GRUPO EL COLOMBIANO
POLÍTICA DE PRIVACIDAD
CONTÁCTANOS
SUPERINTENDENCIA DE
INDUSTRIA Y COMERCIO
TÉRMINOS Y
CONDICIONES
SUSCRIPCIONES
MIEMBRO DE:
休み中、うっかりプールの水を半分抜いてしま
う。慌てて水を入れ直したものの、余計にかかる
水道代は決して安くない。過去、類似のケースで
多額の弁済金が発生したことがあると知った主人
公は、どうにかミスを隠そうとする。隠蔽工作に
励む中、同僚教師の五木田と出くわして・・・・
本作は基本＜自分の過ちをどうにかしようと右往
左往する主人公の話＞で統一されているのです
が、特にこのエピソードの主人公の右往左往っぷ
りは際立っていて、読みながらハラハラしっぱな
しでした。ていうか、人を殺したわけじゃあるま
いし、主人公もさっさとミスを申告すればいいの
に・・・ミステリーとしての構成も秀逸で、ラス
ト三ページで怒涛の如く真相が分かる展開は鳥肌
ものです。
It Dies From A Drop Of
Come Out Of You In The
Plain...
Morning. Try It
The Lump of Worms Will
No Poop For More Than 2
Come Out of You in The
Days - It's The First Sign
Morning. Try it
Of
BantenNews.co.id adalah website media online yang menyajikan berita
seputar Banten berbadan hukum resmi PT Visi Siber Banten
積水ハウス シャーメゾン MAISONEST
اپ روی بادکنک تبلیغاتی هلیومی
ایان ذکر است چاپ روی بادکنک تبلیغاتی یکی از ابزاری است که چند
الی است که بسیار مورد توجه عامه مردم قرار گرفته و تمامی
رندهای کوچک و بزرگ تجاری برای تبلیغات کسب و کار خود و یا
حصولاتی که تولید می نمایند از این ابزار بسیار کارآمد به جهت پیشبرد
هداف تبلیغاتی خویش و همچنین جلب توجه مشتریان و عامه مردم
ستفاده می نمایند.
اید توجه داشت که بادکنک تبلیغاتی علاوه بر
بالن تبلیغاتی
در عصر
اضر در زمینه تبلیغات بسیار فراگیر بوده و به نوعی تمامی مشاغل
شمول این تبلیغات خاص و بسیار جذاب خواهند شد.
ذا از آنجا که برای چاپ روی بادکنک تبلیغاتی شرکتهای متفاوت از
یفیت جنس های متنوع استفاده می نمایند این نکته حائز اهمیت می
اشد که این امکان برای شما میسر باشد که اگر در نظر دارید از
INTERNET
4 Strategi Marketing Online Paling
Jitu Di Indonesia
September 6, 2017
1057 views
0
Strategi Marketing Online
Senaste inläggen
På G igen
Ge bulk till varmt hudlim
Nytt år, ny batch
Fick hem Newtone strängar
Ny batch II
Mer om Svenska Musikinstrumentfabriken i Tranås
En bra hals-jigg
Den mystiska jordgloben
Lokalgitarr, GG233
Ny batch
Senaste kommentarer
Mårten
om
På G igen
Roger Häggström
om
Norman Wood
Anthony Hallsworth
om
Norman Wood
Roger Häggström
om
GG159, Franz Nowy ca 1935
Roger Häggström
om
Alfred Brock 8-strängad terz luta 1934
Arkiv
+++
Exercise aim: Each line of the entries above that includes the string "Senaste" should be copied out.

Task output:
Senaste inläggen
Senaste kommentarer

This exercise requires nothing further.